Unquiet Women

Max Adams

Head Of Zeus, £20

Review by Susan Flockhart

THE 21st century is an era of record. Thanks to reality TV and social media, almost every aspect of ordinary people's lives is documented for posterity, though whether future generations will be remotely interested in the random thoughts, feelings and selfies that are incontinently shared online is doubtful.

We, however, are fascinated by the lives of people who existed thousands of years before computers, cameras or even writing implements were widely available. When in 1999, the coffin of a young Roman woman was unearthed at Spitalfields, London, some 10,000 people flocked to view her remains and BBC documentary-makers commissioned a forensic artists' reconstruction of her head, which offered a tantalising opportunity to gaze at the face of a woman who had lived around 1700 years ago.

Or did it? In his new book Unquiet Women, archaeologist Max Adams declares himself “sceptical of such blending of art and science” and cautions against “projecting the modern imagination onto the ancient subject”.

More reliable insight into the way long-dead women were viewed by themselves and their contemporaries might, he suggests, be gleaned from portraits found with Egyptian mummies, such as that of an unnamed woman from Hawara, thought to have died around 2000 years ago, which can be seen in the National Museum of Scotland.

The portrait's beauty may, Adams admits, be “an objectified amalgam of her loved ones' fond memories and the flattering skills of the artist who painted her”. Nevertheless, “the result is alive with personality”.

Likewise, Unquiet Women seeks to put flesh, bones and personality onto the scant historical traces that remain of the 50% of the population who wielded neither power nor property, and were rarely even deemed worthy of being educated.

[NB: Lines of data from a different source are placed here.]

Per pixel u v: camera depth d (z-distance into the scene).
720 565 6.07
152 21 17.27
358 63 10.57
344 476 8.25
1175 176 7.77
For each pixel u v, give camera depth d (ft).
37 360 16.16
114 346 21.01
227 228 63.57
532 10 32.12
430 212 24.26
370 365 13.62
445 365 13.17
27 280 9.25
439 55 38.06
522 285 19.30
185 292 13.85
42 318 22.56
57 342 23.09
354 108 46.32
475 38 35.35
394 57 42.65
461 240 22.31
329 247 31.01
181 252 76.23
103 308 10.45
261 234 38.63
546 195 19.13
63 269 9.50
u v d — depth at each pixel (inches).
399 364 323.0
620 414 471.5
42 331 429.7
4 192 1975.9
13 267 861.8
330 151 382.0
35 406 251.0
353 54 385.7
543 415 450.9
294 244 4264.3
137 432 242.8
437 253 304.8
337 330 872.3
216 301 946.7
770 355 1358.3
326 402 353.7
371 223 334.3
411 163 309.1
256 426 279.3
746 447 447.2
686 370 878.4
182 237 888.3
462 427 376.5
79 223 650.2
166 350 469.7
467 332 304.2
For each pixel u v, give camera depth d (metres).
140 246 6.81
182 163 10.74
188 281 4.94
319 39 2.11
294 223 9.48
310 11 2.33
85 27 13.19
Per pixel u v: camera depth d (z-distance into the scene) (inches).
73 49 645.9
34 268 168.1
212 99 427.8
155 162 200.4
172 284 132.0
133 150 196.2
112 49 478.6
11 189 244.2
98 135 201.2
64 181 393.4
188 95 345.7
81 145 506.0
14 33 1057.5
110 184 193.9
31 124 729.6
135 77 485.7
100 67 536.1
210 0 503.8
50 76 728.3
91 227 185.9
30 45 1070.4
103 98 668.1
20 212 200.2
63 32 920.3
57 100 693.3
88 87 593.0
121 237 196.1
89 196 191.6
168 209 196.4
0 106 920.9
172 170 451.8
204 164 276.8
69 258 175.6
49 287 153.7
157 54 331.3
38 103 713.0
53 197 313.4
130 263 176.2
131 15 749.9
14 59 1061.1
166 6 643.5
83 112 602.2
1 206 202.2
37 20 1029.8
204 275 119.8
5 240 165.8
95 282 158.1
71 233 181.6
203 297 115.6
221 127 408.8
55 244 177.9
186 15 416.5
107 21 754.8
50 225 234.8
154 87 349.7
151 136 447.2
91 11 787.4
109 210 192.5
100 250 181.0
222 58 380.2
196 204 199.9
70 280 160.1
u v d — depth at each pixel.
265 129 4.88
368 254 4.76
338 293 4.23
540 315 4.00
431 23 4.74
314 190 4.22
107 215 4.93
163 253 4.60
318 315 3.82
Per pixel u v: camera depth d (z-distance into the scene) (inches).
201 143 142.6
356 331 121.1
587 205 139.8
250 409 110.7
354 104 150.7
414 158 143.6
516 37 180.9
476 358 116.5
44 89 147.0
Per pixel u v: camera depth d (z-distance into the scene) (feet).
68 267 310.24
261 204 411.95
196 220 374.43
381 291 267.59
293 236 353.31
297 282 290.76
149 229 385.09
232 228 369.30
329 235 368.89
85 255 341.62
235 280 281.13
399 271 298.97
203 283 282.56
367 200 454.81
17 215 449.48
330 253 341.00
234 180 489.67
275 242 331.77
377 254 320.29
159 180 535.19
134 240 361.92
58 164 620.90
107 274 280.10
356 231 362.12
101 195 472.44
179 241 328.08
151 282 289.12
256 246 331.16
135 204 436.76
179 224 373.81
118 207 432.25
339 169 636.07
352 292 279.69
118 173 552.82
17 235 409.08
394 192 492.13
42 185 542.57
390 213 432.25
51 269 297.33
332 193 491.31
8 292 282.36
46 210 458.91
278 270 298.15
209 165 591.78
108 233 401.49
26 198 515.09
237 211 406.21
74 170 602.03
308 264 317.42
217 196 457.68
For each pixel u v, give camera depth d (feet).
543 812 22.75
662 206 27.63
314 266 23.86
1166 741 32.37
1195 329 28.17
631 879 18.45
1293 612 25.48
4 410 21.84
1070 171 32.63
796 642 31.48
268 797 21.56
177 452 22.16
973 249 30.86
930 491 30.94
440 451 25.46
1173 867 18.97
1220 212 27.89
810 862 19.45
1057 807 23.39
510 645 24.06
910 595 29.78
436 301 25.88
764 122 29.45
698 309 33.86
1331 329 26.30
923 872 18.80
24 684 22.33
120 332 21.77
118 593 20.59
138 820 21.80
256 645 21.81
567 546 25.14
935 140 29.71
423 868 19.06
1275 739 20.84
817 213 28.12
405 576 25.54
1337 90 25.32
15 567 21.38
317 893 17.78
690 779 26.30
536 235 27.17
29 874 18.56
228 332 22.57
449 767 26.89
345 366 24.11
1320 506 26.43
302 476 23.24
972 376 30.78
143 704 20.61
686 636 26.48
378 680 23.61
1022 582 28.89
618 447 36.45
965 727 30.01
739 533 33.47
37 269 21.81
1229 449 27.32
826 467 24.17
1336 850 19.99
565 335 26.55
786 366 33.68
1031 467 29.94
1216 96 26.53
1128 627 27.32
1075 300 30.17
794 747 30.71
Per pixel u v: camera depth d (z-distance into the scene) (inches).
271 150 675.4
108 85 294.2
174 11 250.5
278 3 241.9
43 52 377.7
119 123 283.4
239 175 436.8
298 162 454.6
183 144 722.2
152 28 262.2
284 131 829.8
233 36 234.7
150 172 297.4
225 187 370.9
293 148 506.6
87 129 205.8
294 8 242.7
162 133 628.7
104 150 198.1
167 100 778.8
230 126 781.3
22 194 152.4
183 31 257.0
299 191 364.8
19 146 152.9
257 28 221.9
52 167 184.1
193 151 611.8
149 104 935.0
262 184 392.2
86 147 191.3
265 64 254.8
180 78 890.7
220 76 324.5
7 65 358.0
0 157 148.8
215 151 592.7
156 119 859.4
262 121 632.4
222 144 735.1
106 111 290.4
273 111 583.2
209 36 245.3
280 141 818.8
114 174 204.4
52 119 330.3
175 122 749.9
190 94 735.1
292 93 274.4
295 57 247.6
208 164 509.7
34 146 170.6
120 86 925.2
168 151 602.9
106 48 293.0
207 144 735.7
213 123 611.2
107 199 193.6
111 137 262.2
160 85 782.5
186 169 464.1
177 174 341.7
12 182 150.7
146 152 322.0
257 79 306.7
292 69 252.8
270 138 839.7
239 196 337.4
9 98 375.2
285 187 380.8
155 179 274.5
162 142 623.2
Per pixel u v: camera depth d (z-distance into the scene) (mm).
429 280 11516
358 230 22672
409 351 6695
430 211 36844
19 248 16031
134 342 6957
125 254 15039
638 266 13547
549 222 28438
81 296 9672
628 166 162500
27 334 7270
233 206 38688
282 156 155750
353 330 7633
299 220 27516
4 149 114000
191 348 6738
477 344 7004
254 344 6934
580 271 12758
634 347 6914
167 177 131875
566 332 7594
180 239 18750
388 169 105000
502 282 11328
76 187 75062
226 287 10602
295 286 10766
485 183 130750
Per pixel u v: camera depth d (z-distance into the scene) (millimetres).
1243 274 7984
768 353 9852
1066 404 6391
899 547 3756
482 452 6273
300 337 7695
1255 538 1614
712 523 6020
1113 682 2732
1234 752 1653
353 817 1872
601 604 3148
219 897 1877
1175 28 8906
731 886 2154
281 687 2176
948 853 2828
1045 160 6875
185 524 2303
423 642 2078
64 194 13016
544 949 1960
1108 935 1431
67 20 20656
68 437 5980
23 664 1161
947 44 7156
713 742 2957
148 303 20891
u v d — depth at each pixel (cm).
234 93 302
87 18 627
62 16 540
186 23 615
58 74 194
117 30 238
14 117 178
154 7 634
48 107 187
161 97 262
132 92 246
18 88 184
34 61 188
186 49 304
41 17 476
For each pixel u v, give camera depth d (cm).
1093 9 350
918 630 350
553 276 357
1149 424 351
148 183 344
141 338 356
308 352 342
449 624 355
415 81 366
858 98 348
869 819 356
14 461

From grave goods, court-proceedings and scraps of written testimony, he sets out to reconstruct the life stories of the “unquiet women” who, against considerable patriarchal odds, cocked a snook at the expectations of their times and found ways to “tell their stories and negotiate access to power”.

Some became travellers, explorers, military strategists, authors or empresses. Others found more subtle ways to buck convention. The 11th-century Andalusian poet Wallada Bint al-Mustakfi, who refused to marry and had affairs with women and men, wore her rebelliousness on the fabric of her robe, which she embroidered with declarations that she would kiss whoever she liked and was determined to go her own way “with pride”.

In fact, with the machinery of power and communication generally controlled by men, the production and decoration of textiles was “the principal medium” of female control and agency, “as canvases on which to inscribe their own stories and identities”. True, only three of the 626 figures depicted in the 70 metre-long Bayeux Tapestry are female, and as Adams points out, that famous embroidery contains 60 times more horses than women.

Nevertheless, women exercised significant influence in the spinning and weaving industries and were capable of subverting their art to make their mark. The ability to support themselves through cloth production also gave medieval women a degree of independence, and in the Low Countries, some 12th and 13th-century females opted out of marriage, childbirth and family life by setting up communes or “beguinages” in which hundreds of women lived and worked as weavers, farmers and teachers of young girls.

Disappointingly, we learn little about life within these communities, but the accounts of later women such as the 17th-century Italian artist Artemisia Gentileschi are more detailed. Indeed, Adams speculates that Gentileschi's painting Susanna And The Elders – depicting the Biblical scene in which a married woman is falsely accused of promiscuity by two lecherous old voyeurs who watch her bathing – might nowadays be re-captioned #MeToo, since it “expresses the artist's solidarity with all women against all predatory men”.

It's fascinating territory, the narrative is lively and the author's reflections are illuminating and wise. Yet for some reason – perhaps my own patchy knowledge of past world events – I found it hard to fully engage with this book and struggled to absorb all the historical details needed to contextualise the 50-plus individual tales drawn from a vast period of history (“from the dusk of the Roman Empire to the dawn of the Enlightenment”, as per the book's subtitle) and most parts of the globe.

Perhaps inevitably given the fragmentary nature of the available records, we hear only snatches of these women's stories and as Adams would doubtless acknowledge, the conclusions we draw from them may well be as unreliable as the Spitalfields woman's reconstructed visage.

All the same, this is an important book and Max Adams deserves credit for reminding us that women's role in historical events was far greater than the public record might suggest. He writes saliently about the way history favours the wealthy and powerful, as well as the male, pointing out that only well-connected females were likely to leave any trace at all.

Which means that for the most part, their poorer sisters remain as quiet as their graves are devoid of riches.